FC 064A RENAL-CARDIO INFLAMMATORY AXIS MEDIATES CARDIAC DYSFUNCTION IN CKD VIA IL-33-ST2: A NOVEL MECHANISM

Abstract

Abstract Background and Aims We developed a swine model of chronic kidney disease (CKD) that also display cardiac abnormalities associated with heart failure (HF). Inflammation contributes to progressive renal dysfunction and increases cardiovascular mortality of patients with CKD. Interleukin (IL)-33 is a tissue-derived nuclear cytokine from the IL family.
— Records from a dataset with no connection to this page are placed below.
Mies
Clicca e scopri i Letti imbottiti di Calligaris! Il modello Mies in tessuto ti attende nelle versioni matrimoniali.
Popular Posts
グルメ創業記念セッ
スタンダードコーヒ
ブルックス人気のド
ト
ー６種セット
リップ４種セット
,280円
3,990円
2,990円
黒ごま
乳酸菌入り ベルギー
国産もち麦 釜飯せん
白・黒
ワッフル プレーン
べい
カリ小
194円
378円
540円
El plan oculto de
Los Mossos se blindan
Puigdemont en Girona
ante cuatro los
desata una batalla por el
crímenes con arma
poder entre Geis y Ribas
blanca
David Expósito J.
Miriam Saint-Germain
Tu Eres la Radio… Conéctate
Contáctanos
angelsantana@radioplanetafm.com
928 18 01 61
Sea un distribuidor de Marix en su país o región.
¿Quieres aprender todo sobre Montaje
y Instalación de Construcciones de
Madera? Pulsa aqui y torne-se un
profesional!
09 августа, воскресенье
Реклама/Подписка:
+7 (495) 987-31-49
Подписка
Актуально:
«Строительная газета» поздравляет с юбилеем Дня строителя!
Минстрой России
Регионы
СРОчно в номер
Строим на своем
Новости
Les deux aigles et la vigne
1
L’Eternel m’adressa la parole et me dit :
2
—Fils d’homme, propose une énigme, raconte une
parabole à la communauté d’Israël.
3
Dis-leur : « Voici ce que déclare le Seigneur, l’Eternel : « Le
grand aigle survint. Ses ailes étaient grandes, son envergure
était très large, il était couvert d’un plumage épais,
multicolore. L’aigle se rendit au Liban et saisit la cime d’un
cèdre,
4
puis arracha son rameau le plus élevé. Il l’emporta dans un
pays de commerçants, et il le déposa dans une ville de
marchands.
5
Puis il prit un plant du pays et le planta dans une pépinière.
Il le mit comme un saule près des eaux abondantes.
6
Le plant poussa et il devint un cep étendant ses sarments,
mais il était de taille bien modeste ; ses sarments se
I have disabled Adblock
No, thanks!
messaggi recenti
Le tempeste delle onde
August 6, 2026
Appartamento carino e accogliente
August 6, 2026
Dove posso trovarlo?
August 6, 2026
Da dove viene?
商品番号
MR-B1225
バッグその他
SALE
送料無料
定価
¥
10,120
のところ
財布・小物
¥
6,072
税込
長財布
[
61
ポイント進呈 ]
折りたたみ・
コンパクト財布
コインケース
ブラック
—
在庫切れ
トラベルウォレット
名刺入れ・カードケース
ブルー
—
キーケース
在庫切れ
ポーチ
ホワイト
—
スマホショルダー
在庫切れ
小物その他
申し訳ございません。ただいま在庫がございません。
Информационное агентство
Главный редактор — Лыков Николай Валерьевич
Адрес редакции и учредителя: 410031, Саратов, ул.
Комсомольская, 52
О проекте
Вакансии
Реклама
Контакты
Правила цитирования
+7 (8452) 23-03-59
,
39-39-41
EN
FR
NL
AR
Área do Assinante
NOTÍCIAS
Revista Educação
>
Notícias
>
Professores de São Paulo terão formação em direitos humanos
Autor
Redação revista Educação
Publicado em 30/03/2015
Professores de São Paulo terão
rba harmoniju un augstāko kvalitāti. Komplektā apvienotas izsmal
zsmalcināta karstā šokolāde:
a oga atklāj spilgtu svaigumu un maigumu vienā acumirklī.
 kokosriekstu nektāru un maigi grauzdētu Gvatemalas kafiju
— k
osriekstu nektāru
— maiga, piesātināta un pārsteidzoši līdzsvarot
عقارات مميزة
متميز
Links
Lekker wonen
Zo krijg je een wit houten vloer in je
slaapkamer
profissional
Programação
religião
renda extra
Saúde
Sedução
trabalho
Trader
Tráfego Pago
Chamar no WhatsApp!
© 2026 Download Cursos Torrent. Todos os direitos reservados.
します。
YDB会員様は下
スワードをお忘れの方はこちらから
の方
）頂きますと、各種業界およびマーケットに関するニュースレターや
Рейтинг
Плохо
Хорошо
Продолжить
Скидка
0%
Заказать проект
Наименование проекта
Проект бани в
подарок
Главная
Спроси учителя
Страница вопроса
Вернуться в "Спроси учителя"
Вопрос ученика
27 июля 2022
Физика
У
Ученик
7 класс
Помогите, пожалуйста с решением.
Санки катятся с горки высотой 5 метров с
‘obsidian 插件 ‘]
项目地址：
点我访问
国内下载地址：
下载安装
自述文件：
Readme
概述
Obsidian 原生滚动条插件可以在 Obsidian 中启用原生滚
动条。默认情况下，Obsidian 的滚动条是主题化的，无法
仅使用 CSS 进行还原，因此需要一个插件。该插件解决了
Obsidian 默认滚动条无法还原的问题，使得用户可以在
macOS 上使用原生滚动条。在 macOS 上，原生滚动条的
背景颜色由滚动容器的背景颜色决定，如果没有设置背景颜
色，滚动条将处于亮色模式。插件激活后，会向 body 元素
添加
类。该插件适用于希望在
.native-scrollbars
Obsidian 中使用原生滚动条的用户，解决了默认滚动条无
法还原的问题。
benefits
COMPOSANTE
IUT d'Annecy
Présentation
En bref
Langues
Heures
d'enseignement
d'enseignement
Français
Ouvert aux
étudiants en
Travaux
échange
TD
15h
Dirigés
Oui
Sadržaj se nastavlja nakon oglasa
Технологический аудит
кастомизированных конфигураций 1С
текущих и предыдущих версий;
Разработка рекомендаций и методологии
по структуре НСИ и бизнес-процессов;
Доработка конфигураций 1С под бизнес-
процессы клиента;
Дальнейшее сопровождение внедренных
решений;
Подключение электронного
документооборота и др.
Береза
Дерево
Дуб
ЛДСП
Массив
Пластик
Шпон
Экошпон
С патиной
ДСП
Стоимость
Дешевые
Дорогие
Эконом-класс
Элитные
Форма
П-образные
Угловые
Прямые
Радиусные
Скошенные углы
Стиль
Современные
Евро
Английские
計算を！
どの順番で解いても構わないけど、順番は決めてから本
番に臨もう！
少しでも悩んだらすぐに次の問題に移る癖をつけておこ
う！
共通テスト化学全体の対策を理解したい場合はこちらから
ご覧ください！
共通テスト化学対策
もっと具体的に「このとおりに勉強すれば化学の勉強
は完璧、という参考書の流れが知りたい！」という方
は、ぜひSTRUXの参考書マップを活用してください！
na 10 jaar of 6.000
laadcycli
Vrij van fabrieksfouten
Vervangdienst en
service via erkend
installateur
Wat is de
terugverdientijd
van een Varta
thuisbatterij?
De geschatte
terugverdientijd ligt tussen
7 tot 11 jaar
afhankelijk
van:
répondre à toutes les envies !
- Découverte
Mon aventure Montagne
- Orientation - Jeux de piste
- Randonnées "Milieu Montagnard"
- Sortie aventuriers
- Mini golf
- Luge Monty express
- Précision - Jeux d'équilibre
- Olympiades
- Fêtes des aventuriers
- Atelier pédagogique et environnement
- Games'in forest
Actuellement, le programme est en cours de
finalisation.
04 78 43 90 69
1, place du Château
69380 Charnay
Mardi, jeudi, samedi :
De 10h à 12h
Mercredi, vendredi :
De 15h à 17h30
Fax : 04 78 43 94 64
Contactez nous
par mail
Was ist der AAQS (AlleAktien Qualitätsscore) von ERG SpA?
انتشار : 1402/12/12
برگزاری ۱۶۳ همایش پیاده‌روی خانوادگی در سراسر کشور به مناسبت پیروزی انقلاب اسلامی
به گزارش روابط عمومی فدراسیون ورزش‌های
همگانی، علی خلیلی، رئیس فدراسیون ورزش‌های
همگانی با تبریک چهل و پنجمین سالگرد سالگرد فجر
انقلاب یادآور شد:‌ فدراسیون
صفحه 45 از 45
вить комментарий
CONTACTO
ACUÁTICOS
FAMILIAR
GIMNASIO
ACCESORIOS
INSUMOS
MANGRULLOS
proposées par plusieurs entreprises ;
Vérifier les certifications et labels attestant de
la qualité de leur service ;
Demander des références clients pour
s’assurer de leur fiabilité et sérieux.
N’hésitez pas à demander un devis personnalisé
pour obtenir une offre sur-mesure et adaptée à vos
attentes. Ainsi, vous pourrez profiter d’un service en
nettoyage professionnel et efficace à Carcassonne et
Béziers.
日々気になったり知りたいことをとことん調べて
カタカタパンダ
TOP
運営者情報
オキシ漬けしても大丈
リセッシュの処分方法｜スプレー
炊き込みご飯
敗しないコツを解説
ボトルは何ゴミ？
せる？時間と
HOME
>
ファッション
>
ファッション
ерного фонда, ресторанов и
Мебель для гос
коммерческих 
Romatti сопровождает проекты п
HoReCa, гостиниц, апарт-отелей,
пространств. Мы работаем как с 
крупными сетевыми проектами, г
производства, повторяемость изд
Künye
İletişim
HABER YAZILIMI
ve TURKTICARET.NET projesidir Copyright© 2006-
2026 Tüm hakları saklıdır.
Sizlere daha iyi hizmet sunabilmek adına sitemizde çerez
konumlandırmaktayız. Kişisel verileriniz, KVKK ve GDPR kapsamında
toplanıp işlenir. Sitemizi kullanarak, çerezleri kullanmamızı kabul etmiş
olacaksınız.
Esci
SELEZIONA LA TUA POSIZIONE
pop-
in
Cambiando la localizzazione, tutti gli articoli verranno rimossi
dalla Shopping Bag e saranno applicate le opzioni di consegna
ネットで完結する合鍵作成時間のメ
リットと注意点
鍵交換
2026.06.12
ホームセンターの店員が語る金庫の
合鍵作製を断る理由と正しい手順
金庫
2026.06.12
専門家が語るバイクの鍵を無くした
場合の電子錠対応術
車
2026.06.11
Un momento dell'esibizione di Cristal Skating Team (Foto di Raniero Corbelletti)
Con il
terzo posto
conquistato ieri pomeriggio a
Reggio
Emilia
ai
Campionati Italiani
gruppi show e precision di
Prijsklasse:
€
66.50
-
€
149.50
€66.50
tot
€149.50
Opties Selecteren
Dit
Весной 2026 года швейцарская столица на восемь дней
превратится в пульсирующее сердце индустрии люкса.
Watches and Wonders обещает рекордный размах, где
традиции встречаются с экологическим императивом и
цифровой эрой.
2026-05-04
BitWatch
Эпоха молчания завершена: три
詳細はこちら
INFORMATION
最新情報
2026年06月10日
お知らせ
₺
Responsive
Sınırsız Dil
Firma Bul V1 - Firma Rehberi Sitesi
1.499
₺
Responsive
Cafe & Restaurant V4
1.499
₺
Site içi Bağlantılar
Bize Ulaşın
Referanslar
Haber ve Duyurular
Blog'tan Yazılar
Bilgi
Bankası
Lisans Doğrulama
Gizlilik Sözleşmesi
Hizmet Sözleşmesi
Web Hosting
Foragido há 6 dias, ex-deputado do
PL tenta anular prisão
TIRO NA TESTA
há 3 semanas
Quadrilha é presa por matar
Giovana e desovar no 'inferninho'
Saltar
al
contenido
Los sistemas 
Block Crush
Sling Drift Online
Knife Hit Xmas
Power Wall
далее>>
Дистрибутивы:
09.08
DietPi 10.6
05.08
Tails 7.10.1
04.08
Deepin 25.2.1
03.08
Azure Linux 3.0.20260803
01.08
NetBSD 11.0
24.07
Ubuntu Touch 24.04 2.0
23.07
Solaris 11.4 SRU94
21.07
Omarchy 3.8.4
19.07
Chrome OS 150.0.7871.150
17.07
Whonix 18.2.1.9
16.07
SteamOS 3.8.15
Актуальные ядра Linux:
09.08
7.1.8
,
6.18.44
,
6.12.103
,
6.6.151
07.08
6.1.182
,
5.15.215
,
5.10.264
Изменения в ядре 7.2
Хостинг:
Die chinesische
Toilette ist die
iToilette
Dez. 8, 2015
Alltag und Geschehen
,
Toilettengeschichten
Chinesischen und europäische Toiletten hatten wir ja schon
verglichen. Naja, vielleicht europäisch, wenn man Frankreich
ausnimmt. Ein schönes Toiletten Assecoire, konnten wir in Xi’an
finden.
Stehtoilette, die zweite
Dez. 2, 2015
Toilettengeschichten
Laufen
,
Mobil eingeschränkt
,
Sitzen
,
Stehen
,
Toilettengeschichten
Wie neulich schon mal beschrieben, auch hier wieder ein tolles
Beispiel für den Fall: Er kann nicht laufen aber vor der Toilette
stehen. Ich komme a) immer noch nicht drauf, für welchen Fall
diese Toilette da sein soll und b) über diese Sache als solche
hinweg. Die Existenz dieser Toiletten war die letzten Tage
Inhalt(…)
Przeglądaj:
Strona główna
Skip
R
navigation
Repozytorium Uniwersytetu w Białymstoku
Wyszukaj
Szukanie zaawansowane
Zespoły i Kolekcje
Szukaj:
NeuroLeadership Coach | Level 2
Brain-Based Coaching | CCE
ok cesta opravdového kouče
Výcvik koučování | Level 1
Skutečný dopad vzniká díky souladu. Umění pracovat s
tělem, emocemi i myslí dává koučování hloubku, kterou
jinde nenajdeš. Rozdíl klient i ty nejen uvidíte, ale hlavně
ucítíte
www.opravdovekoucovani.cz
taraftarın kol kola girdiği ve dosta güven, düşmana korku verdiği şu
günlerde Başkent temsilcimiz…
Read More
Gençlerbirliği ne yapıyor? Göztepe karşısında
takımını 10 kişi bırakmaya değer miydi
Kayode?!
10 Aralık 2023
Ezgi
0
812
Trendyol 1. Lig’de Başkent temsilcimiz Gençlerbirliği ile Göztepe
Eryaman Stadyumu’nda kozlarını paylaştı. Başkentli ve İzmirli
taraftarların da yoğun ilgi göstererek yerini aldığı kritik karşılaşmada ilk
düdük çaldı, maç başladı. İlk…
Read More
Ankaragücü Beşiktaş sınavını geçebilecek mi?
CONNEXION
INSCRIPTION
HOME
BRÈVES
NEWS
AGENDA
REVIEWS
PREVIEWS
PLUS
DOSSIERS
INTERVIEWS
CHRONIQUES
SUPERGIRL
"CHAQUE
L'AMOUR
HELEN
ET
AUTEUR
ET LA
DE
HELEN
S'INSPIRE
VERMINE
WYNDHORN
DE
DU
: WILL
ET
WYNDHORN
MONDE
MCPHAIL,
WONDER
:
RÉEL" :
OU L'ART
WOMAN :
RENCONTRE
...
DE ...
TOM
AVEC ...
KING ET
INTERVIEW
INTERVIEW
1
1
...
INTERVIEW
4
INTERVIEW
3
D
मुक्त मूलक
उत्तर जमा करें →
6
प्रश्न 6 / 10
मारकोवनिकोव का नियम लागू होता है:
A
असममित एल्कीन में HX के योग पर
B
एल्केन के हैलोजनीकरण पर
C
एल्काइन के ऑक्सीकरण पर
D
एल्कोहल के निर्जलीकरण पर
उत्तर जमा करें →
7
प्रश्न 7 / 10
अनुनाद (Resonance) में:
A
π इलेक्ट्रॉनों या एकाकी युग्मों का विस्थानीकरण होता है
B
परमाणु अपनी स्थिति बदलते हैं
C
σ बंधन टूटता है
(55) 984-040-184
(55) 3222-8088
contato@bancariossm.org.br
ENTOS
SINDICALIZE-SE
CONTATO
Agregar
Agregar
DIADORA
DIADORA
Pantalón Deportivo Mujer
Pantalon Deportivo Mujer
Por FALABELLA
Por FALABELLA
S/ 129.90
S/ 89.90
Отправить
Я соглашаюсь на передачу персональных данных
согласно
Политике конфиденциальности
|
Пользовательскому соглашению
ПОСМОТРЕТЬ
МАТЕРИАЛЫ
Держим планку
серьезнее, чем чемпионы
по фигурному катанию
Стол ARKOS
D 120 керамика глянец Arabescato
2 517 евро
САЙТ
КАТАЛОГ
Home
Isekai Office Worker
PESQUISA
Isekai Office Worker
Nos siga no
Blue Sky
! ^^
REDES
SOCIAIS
IL-33 constitutively expressed but upregulated and released after cellular damage or necrotic cell death, acting as a pro-inflammatory cytokine. We hypothesize that IL-33 plays a prominent mechanistic role in renal-cardio pathophysiology in CKD. Method We induced CKD in 10 pigs via bilateral renovascular disease and dyslipidemia. We developed a renally-targeted biopolymer-fused peptide inhibitor of nuclear-factor kappa (NF-k)B (ELP-p50i) and show it blocks NFkB activity in vitro and in vivo. NF-kB is a key pro-inflammatory transcription factor upregulated in CKD and closely interacts with IL-33. Pigs were observed for 6 weeks, renal (multi-detector CT) and cardiac structure and function (echo) were quantified, then randomized to single intra-renal ELP-p50i or placebo (n=5 each), and studies repeated 8 weeks later. Blood was collected to measure circulating TNF-α, IL-33 and its specific decoy receptor soluble (s) ST2 (ELISA). Heart weights were measured after euthanasia, and renal and cardiac expression of ST2 and morphometric analyses were performed. Results Loss of renal function in CKD was accompanied by increased heart weight, left ventricular (LV) hypertrophy, diastolic dysfunction, abnormal LV strain, renal/cardiac fibrosis, circulating TNF-α, IL-33 but unchanged sST2, and increased renal/cardiac ST2 expression. Most of these changes were improved after intra-renal ELP-p50i and accompanied by augmented sST2, suggesting that inhibition of renal inflammation can attenuate cardiac abnormalities via augmented clearance of IL-33 (Figure). Conclusion Our study supports a prominent role for renal inflammation as a driving force for precursors of HF in CKD, proposing a renal-cardio inflammatory axis possibly mediated by NF-kB-TNF-α-IL-33/ST2 interactions. TNF-α can stimulate IL-33 as IL33 can activate NF-kB and TNF-α, extending this inflammatory loop in both the kidney and heart. We show that a translational renal anti-inflammatory strategy via targeted inhibition of renal NFkB inhibits this axis and improves renal and cardiac function, which may guide to new treatments targeting renal inflammation in CKD.